Photography all this time were in my head: seeing deeply, often absorbed in visual details, focused on a particular light in a particular angle, I had no camera, I had no physical trace of all these wonderful scenes.
The first time I used a camera was when I was about 18 years old. My father bought a used Panasonic camera and I started photographing clouds and lightnings. I enjoyed it a lot but didn’t show any of my poetry or my photography, didn’t even think about doing so. Except when I asked for reviews of my writing from my favorite teachers through my school years.
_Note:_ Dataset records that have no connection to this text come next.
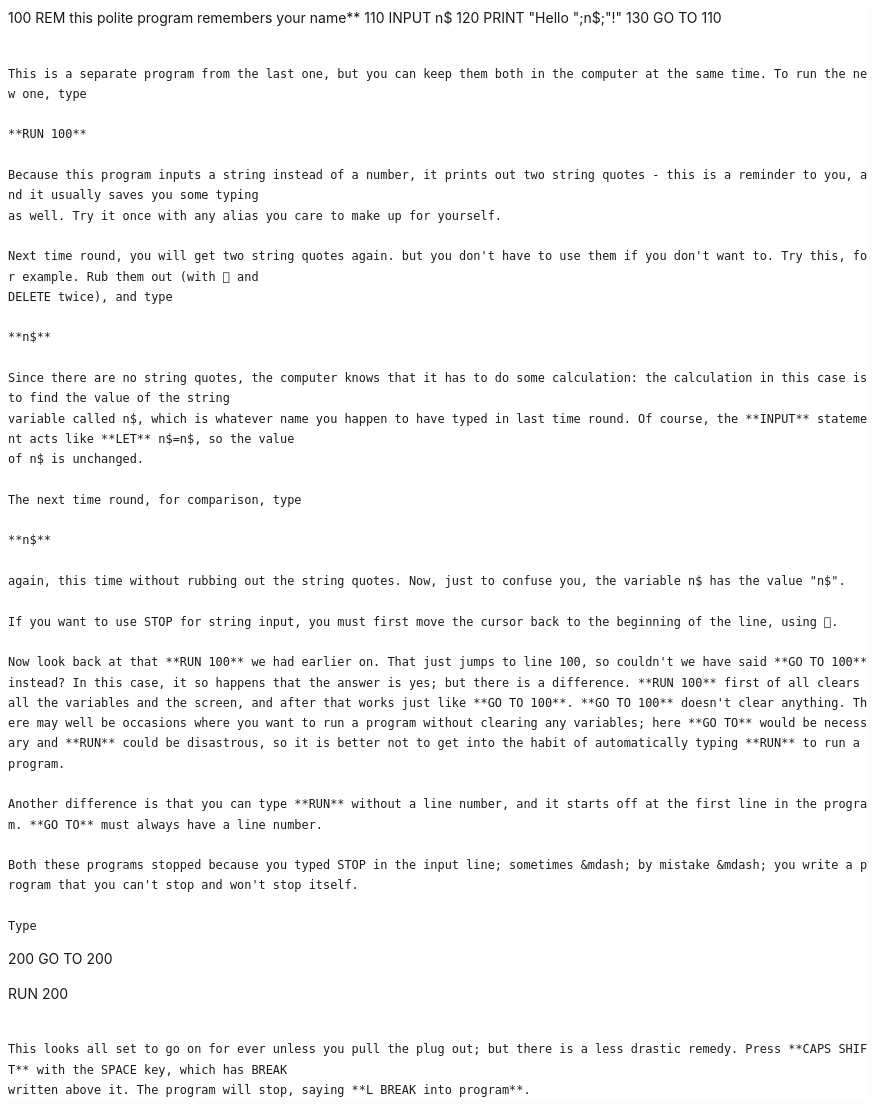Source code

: 100 REM this polite program remembers your name**
110 INPUT n$
120 PRINT "Hello ";n$;"!"
130 GO TO 110
``` 
 
This is a separate program from the last one, but you can keep them both in the computer at the same time. To run the new one, type

**RUN 100**

Because this program inputs a string instead of a number, it prints out two string quotes - this is a reminder to you, and it usually saves you some typing
as well. Try it once with any alias you care to make up for yourself.

Next time round, you will get two string quotes again. but you don't have to use them if you don't want to. Try this, for example. Rub them out (with  and
DELETE twice), and type

**n$**

Since there are no string quotes, the computer knows that it has to do some calculation: the calculation in this case is to find the value of the string
variable called n$, which is whatever name you happen to have typed in last time round. Of course, the **INPUT** statement acts like **LET** n$=n$, so the value
of n$ is unchanged.

The next time round, for comparison, type

**n$**

again, this time without rubbing out the string quotes. Now, just to confuse you, the variable n$ has the value "n$".

If you want to use STOP for string input, you must first move the cursor back to the beginning of the line, using .

Now look back at that **RUN 100** we had earlier on. That just jumps to line 100, so couldn't we have said **GO TO 100** instead? In this case, it so happens that the answer is yes; but there is a difference. **RUN 100** first of all clears all the variables and the screen, and after that works just like **GO TO 100**. **GO TO 100** doesn't clear anything. There may well be occasions where you want to run a program without clearing any variables; here **GO TO** would be necessary and **RUN** could be disastrous, so it is better not to get into the habit of automatically typing **RUN** to run a program.

Another difference is that you can type **RUN** without a line number, and it starts off at the first line in the program. **GO TO** must always have a line number.

Both these programs stopped because you typed STOP in the input line; sometimes &mdash; by mistake &mdash; you write a program that you can't stop and won't stop itself.

Type

```
200 GO TO 200
```
```
RUN 200
```
 
This looks all set to go on for ever unless you pull the plug out; but there is a less drastic remedy. Press **CAPS SHIFT** with the SPACE key, which has BREAK
written above it. The program will stop, saying **L BREAK into program**.

```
After hight school, the baccalaureate in hand, I integrated a university to study French Literature in Algiers. I studied two years instead of three (could had my diploma on the third year). I left at the end of the second year as too many negative changes occurred: strikes, excellent teachers replaced by ignorant beginners, political problems I didn’t neither understand nor care about.
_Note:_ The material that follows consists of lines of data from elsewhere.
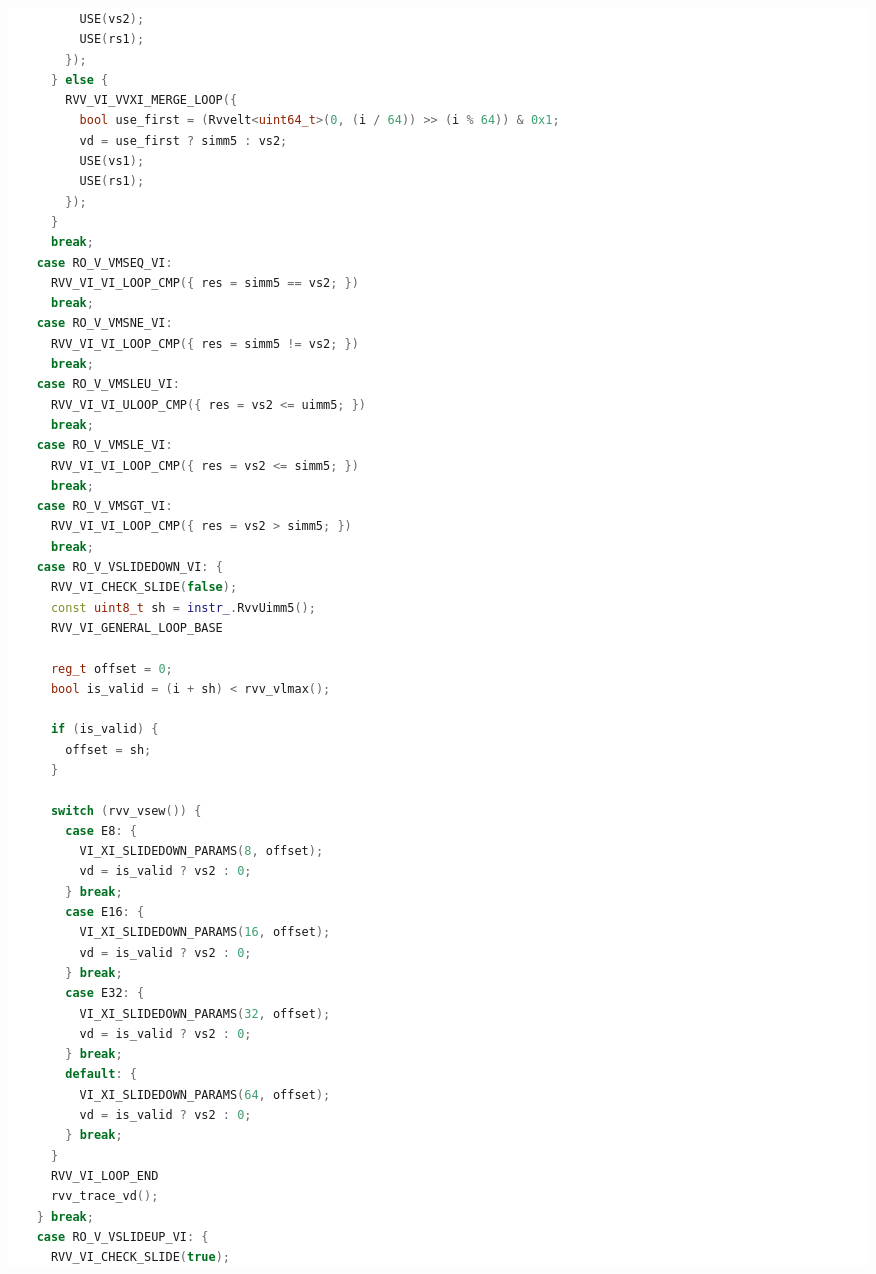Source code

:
 ```cpp
          USE(vs2);
          USE(rs1);
        });
      } else {
        RVV_VI_VVXI_MERGE_LOOP({
          bool use_first = (Rvvelt<uint64_t>(0, (i / 64)) >> (i % 64)) & 0x1;
          vd = use_first ? simm5 : vs2;
          USE(vs1);
          USE(rs1);
        });
      }
      break;
    case RO_V_VMSEQ_VI:
      RVV_VI_VI_LOOP_CMP({ res = simm5 == vs2; })
      break;
    case RO_V_VMSNE_VI:
      RVV_VI_VI_LOOP_CMP({ res = simm5 != vs2; })
      break;
    case RO_V_VMSLEU_VI:
      RVV_VI_VI_ULOOP_CMP({ res = vs2 <= uimm5; })
      break;
    case RO_V_VMSLE_VI:
      RVV_VI_VI_LOOP_CMP({ res = vs2 <= simm5; })
      break;
    case RO_V_VMSGT_VI:
      RVV_VI_VI_LOOP_CMP({ res = vs2 > simm5; })
      break;
    case RO_V_VSLIDEDOWN_VI: {
      RVV_VI_CHECK_SLIDE(false);
      const uint8_t sh = instr_.RvvUimm5();
      RVV_VI_GENERAL_LOOP_BASE

      reg_t offset = 0;
      bool is_valid = (i + sh) < rvv_vlmax();

      if (is_valid) {
        offset = sh;
      }

      switch (rvv_vsew()) {
        case E8: {
          VI_XI_SLIDEDOWN_PARAMS(8, offset);
          vd = is_valid ? vs2 : 0;
        } break;
        case E16: {
          VI_XI_SLIDEDOWN_PARAMS(16, offset);
          vd = is_valid ? vs2 : 0;
        } break;
        case E32: {
          VI_XI_SLIDEDOWN_PARAMS(32, offset);
          vd = is_valid ? vs2 : 0;
        } break;
        default: {
          VI_XI_SLIDEDOWN_PARAMS(64, offset);
          vd = is_valid ? vs2 : 0;
        } break;
      }
      RVV_VI_LOOP_END
      rvv_trace_vd();
    } break;
    case RO_V_VSLIDEUP_VI: {
      RVV_VI_CHECK_SLIDE(true);

```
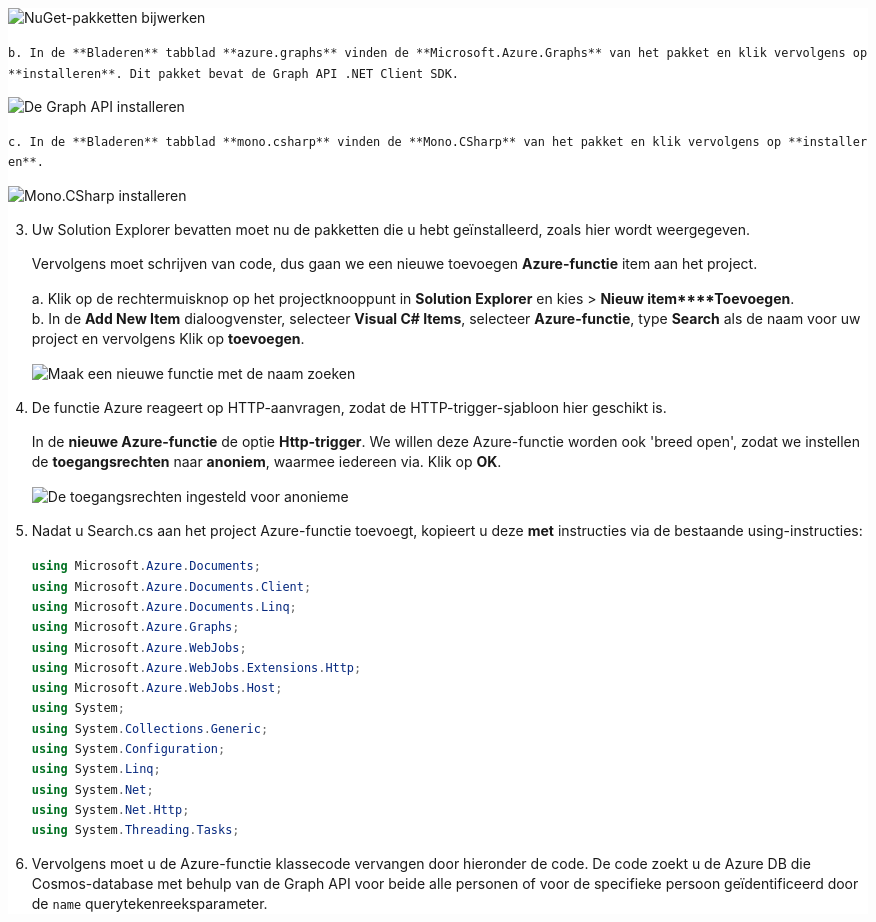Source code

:    ![NuGet-pakketten bijwerken](./media/tutorial-functions-http-trigger/02-update-functions-sdk.png)

    b. In de **Bladeren** tabblad **azure.graphs** vinden de **Microsoft.Azure.Graphs** van het pakket en klik vervolgens op **installeren**. Dit pakket bevat de Graph API .NET Client SDK.

   ![De Graph API installeren](./media/tutorial-functions-http-trigger/03-add-azure-graphs.png)

    c. In de **Bladeren** tabblad **mono.csharp** vinden de **Mono.CSharp** van het pakket en klik vervolgens op **installeren**.

   ![Mono.CSharp installeren](./media/tutorial-functions-http-trigger/04-add-mono.png)

3. Uw Solution Explorer bevatten moet nu de pakketten die u hebt geïnstalleerd, zoals hier wordt weergegeven. 
   
   Vervolgens moet schrijven van code, dus gaan we een nieuwe toevoegen **Azure-functie** item aan het project. 

    a. Klik op de rechtermuisknop op het projectknooppunt in **Solution Explorer** en kies  > **Nieuw item****Toevoegen**.   
    b. In de **Add New Item** dialoogvenster, selecteer **Visual C# Items**, selecteer **Azure-functie**, type **Search** als de naam voor uw project en vervolgens Klik op **toevoegen**.  
 
   ![Maak een nieuwe functie met de naam zoeken](./media/tutorial-functions-http-trigger/05-add-function.png)

4. De functie Azure reageert op HTTP-aanvragen, zodat de HTTP-trigger-sjabloon hier geschikt is.
   
   In de **nieuwe Azure-functie** de optie **Http-trigger**. We willen deze Azure-functie worden ook 'breed open', zodat we instellen de **toegangsrechten** naar **anoniem**, waarmee iedereen via. Klik op **OK**.

   ![De toegangsrechten ingesteld voor anonieme](./media/tutorial-functions-http-trigger/06-http-trigger.png)

5. Nadat u Search.cs aan het project Azure-functie toevoegt, kopieert u deze **met** instructies via de bestaande using-instructies:

   ```csharp
   using Microsoft.Azure.Documents;
   using Microsoft.Azure.Documents.Client;
   using Microsoft.Azure.Documents.Linq;
   using Microsoft.Azure.Graphs;
   using Microsoft.Azure.WebJobs;
   using Microsoft.Azure.WebJobs.Extensions.Http;
   using Microsoft.Azure.WebJobs.Host;
   using System;
   using System.Collections.Generic;
   using System.Configuration;
   using System.Linq;
   using System.Net;
   using System.Net.Http;
   using System.Threading.Tasks;
   ```

6. Vervolgens moet u de Azure-functie klassecode vervangen door hieronder de code. De code zoekt u de Azure DB die Cosmos-database met behulp van de Graph API voor beide alle personen of voor de specifieke persoon geïdentificeerd door de `name` querytekenreeksparameter.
I continued to learn by my own, in my room, I read books I have chosen, I talked about my interests with very few people.
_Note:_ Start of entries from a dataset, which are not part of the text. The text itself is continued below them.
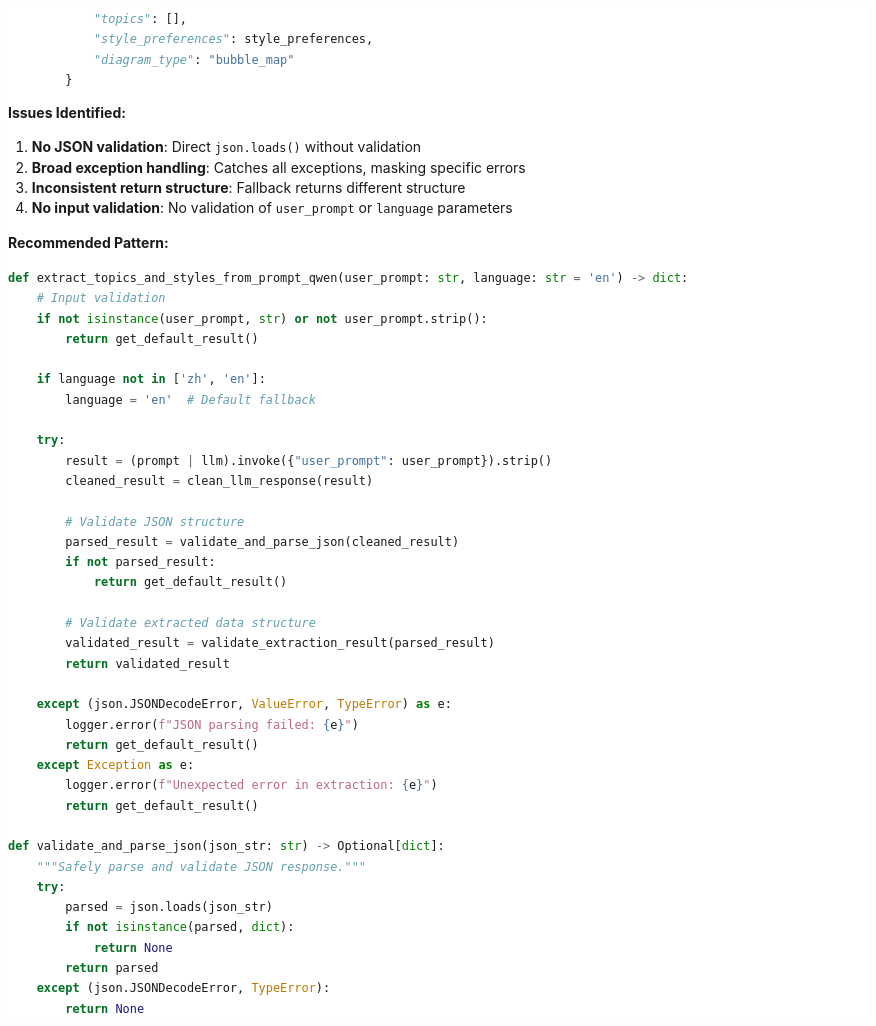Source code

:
 ```python
            "topics": [],
            "style_preferences": style_preferences,
            "diagram_type": "bubble_map"
        }
```

**Issues Identified:**
1. **No JSON validation**: Direct `json.loads()` without validation
2. **Broad exception handling**: Catches all exceptions, masking specific errors
3. **Inconsistent return structure**: Fallback returns different structure
4. **No input validation**: No validation of `user_prompt` or `language` parameters

**Recommended Pattern:**
```python
def extract_topics_and_styles_from_prompt_qwen(user_prompt: str, language: str = 'en') -> dict:
    # Input validation
    if not isinstance(user_prompt, str) or not user_prompt.strip():
        return get_default_result()
    
    if language not in ['zh', 'en']:
        language = 'en'  # Default fallback
    
    try:
        result = (prompt | llm).invoke({"user_prompt": user_prompt}).strip()
        cleaned_result = clean_llm_response(result)
        
        # Validate JSON structure
        parsed_result = validate_and_parse_json(cleaned_result)
        if not parsed_result:
            return get_default_result()
        
        # Validate extracted data structure
        validated_result = validate_extraction_result(parsed_result)
        return validated_result
        
    except (json.JSONDecodeError, ValueError, TypeError) as e:
        logger.error(f"JSON parsing failed: {e}")
        return get_default_result()
    except Exception as e:
        logger.error(f"Unexpected error in extraction: {e}")
        return get_default_result()

def validate_and_parse_json(json_str: str) -> Optional[dict]:
    """Safely parse and validate JSON response."""
    try:
        parsed = json.loads(json_str)
        if not isinstance(parsed, dict):
            return None
        return parsed
    except (json.JSONDecodeError, TypeError):
        return None
```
I have yet decided to come to France to study in the same field. It stroke me how logical it was to come in France to study French literature. So I came here on a 31 Decembre 2004. After 22 years living in Algiers I moved to Paris. I loved it the first 10 minutes of walking around the streets. I loved less, a lost less, the temperature… Until this day I struggle with the weather of this part of the planet, low dark clouds most part of the year, low temperatures most part of the year.
I enrolled at two renowned universities in Paris, Sorbonne and Jussieu. The two accepted my application but I choose not to pursue. Thinking of all the books that I wouldn’t read because they’re not in the program or because I wouldn’t have the time to read them. I also didn’t want to understand a book from another person’s point view. I wanted to be completely free to read whatever I wanted, whenever I wanted and understand things my own way. I had some state financial aid to buy food and books.
I also did some jobs between 2005 and 2010: juice seller in different supermarkets, phone seller, telemarketer. Then I did few months training in website creation (HTML & CSS) it leaded me to create a personal website where I posted my reviews of some books and some of my poetry and prose, as well as some photographs I made while walking in Paris (hours and hours of walking almost everyday). Then I created few other websites.
I loved coding. I coded in my mind what I saw with my eyes in the Parisian streets, it was a lot of concentration and fun to make websites. But I failed to make a living from it. Lacking every aspect of the social stuff, also I couldn’t promote my work due to social anxiety.
After the "coding period" I had the opportunity to work in an office for three months. It was a nightmare. I was exhausted every minute of every hour of every single day, the week-ends weren't enough to have some rest, my brain was about to explode. I enjoyed getting paid but the efforts I made were about to ruin my health. At the end of the three months my manager told me that despite my excellent work I lacked social interaction with my colleagues during the breaks, and that I never had lunch with them. I thought to myself: "Well, yeah, they are colleagues not friends nor family members, I was here to do my job not to socialise.". What a strange world we live in.